What happens if the tables we perform the UNION operator on have duplicate rows?

Answer

When you combine tables with UNION, duplicate rows will be excluded.

To explain why this is the case, recall a Venn Diagram, which shows the relations between sets. If we perform UNION on two sets of data (tables), say A and B, then the data returned in the result will essentially be
A + B - (A intersect B)

In the first part,
A + B
will add together all the rows of both tables, including duplicates.

The second part,
- (A intersect B)
will remove every duplicate, which is where A and B intersected.

If, however, you wanted to include duplicates, certain versions of SQL provides the UNION ALL operator.

22 Likes

What happen if we use union function in below mentioned tables (table 1 and 2).

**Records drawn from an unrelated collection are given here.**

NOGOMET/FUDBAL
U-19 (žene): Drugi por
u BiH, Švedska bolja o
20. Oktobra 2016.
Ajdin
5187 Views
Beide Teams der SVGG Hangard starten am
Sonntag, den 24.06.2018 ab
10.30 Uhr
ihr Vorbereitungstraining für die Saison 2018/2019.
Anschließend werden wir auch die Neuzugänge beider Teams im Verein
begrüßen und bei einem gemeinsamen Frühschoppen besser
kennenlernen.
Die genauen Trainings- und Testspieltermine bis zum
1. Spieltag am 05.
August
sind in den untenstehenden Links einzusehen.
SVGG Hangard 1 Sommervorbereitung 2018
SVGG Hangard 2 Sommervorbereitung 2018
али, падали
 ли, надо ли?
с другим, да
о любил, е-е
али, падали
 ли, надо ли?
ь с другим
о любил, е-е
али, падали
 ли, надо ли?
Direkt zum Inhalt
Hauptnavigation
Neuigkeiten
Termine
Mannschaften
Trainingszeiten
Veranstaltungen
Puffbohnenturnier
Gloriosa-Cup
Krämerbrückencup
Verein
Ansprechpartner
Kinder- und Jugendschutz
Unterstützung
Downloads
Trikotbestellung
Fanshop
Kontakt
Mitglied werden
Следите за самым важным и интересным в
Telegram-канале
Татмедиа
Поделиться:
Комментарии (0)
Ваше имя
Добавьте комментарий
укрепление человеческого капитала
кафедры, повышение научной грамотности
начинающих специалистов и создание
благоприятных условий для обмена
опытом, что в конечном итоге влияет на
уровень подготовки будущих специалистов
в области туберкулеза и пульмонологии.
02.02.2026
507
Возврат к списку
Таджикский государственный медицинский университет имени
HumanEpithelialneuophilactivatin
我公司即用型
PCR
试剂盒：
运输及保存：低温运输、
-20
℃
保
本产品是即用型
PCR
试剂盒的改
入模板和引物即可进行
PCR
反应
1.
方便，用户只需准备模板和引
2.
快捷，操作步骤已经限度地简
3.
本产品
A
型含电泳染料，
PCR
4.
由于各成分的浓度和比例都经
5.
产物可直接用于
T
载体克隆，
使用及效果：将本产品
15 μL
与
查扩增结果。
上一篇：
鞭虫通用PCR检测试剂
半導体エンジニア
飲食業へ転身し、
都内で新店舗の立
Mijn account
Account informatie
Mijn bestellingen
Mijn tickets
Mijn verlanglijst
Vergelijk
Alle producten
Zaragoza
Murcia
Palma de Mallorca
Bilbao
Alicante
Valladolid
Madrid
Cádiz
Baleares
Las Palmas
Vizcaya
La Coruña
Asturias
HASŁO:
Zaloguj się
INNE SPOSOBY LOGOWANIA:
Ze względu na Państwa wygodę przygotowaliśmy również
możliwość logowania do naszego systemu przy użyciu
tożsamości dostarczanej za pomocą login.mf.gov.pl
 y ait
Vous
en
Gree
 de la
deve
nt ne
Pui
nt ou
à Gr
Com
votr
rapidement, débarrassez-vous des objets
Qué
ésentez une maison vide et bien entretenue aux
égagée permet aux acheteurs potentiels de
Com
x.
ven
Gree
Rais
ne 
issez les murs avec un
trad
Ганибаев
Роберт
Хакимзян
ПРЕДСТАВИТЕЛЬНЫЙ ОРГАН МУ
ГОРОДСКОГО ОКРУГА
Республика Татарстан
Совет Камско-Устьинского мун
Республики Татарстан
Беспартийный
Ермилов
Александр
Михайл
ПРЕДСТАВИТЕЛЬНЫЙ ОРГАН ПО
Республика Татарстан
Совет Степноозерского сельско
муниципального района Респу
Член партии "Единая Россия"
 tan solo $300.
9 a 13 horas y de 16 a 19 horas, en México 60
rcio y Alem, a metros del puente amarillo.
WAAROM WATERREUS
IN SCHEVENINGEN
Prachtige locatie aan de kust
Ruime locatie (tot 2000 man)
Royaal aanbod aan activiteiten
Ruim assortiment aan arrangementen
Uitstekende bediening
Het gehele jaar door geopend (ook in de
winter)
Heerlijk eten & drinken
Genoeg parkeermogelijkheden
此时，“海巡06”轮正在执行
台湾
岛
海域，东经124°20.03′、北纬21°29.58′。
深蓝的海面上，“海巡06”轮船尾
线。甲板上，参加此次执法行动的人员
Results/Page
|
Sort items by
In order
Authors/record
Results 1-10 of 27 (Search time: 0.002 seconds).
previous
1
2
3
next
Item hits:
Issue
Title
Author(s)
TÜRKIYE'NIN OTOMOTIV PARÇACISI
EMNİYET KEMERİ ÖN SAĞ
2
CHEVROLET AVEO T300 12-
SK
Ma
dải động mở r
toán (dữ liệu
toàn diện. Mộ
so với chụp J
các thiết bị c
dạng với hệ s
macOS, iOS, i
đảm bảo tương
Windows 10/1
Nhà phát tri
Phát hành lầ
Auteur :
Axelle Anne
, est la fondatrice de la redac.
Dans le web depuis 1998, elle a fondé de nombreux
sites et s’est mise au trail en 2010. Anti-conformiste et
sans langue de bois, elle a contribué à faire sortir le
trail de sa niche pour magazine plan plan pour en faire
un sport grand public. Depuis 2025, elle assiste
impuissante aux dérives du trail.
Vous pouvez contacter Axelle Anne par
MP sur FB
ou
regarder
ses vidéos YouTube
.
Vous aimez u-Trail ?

Since name in table 2 and table 1 is same , however all other details are not same. So will union function delete the table 2 value?

Capture

4 Likes

Union of these two tables:

SELECT * FROM "Table1"
UNION
SELECT * FROM "Table2"

will result in:

id		Name	Address
1		A		D
2		B		E
3		C		F
5		A		G

UNION will exclude any duplicated rows. But row with id 5 is unique, no other row has name "A" and address "G".

8 Likes

Does that mean in order to remove duplicate values , union will only remove completely identical rows. Even if one entry of row is not same as some other row, it will be added on.

2 Likes

Yes :slight_smile:

But it’s important to note that the selected row is not always the same thing as the whole row. For example, let’s say that we want to get only the names. In the example above we got 4 results. This is our new query:

SELECT Name FROM "Table1"
UNION
SELECT Name FROM "Table2"

the result is:

Name
A
B
C

Only 3 results, why? Because two rows had an identical value in the column Name - A and because this was the only queried column - those rows were duplicates. It does not matter that those two rows in the database have different values in column id and Address - because these columns were not part of the selection.

23 Likes

What will happen to the primary key(like id ) of both the tables if their primary keys coincide but the values in rest of the columns are different? For example in your example if the id in Table2 was 1 instead of 5 what would have happened?

6 Likes

Primary Keys are unique by definition - they cannot be duplicate :smile: So that column would just be a normal column (like the name column) and not a primary keys column…

1 Like

Hey @factoradic can you give some insights ?